Well, for some reason it breaks down at FOV < 15...but I don't really care enough to try to fix it. I doubt any actual SNES games would bother to calculate variable FOV anyway, but at least now this "ideal" isn't locked to an FOV of 60.

And, for good measure, the now-infamous SNES dolly zoom:
Image
none
Posts: 117
Joined: Thu Sep 03, 2020 1:09 am

Re: Kulor's Guide to Mode 7 Perspective Planes

Post by none »

I've noticed that in my previous tries I've not been checking if all the values fit in their respective ranges when you do the math in 16 bits.
It's actually a little more tricky than I expected to achieve acceptable precision.

Here's a code snippet for comparing a few different variations. Using the "mode" variable, you can choose one of three:
  • division: this one could be implemented with hw division, but since division would be unsigned, would need additional code for correcting for the sign in the numerator (the denominator is always unsigned). This is the most accurate but is probably also slowest. Per scanline cost is five 16 bit additions, four 16 bit signed by 8 bit unsigned divisions.

__WORK ORDER 1__.
Locate every line in the entries containing the string "careful" and copy each such line.
The entries that follow are unrelated to the Mode 7 forum thread.

__RECORDS SHOWN__.
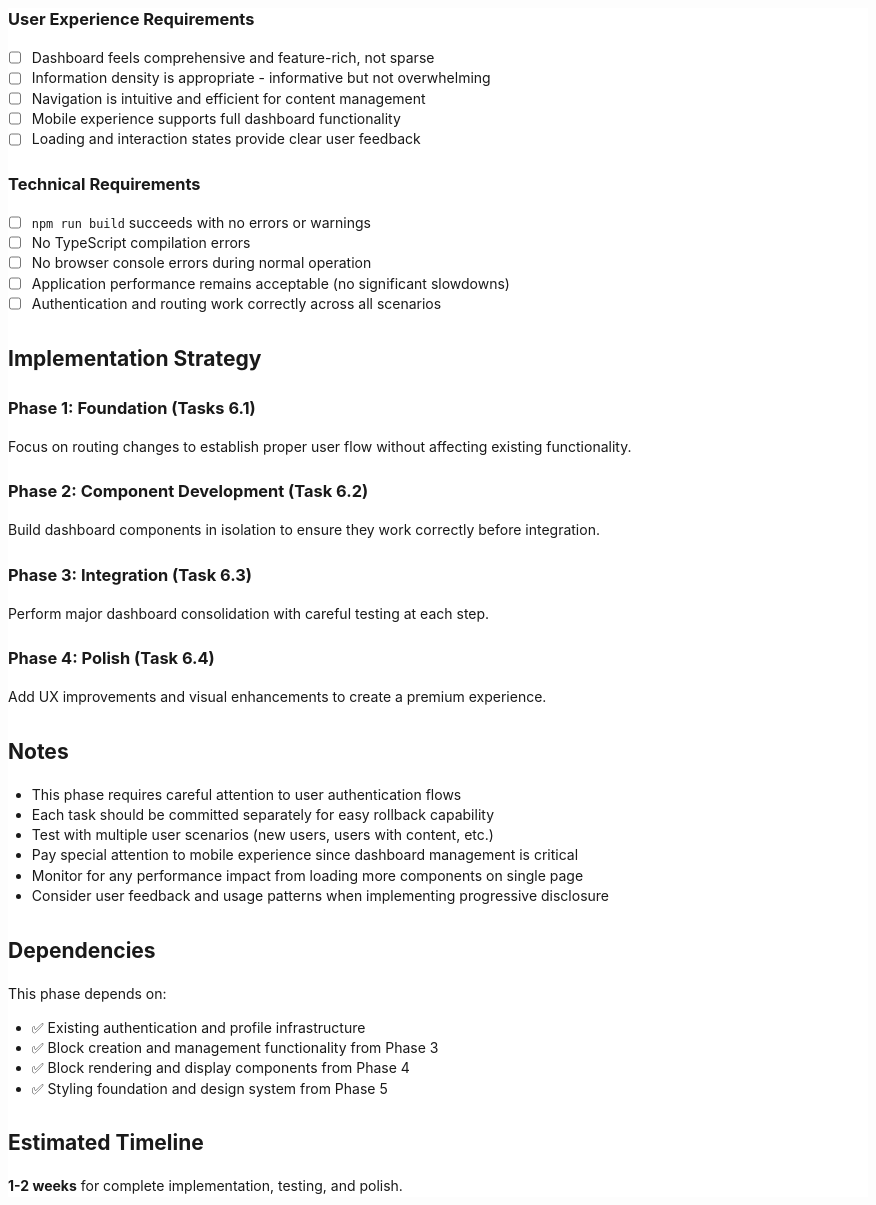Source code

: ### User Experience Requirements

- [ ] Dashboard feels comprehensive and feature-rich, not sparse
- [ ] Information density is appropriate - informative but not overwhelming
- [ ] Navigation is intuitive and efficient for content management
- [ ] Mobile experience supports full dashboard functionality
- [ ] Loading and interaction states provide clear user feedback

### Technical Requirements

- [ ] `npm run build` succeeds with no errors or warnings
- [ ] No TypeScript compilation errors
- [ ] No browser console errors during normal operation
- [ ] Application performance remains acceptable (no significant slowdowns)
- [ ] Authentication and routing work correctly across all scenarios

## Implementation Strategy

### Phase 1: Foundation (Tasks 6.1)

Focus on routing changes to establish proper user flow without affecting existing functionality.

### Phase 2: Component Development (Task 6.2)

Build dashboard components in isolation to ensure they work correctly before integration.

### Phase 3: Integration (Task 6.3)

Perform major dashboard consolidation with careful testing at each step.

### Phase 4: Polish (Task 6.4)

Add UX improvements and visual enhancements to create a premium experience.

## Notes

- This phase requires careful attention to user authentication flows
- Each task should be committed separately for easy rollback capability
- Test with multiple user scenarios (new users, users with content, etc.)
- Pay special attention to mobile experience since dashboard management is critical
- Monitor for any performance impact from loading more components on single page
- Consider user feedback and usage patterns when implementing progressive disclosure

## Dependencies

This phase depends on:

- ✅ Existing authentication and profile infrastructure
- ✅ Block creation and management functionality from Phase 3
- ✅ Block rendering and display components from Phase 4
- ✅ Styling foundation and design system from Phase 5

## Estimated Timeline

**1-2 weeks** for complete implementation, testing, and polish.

__WORK ORDER 2__.
According to the Mode 7 forum thread, what is the per-scanline cost of the division variation?

__EXERCISE RESPONSE 1__.
Perform major dashboard consolidation with careful testing at each step.
- This phase requires careful attention to user authentication flows

__EXERCISE RESPONSE 2__.
Five 16 bit additions and four 16 bit signed by 8 bit unsigned divisions.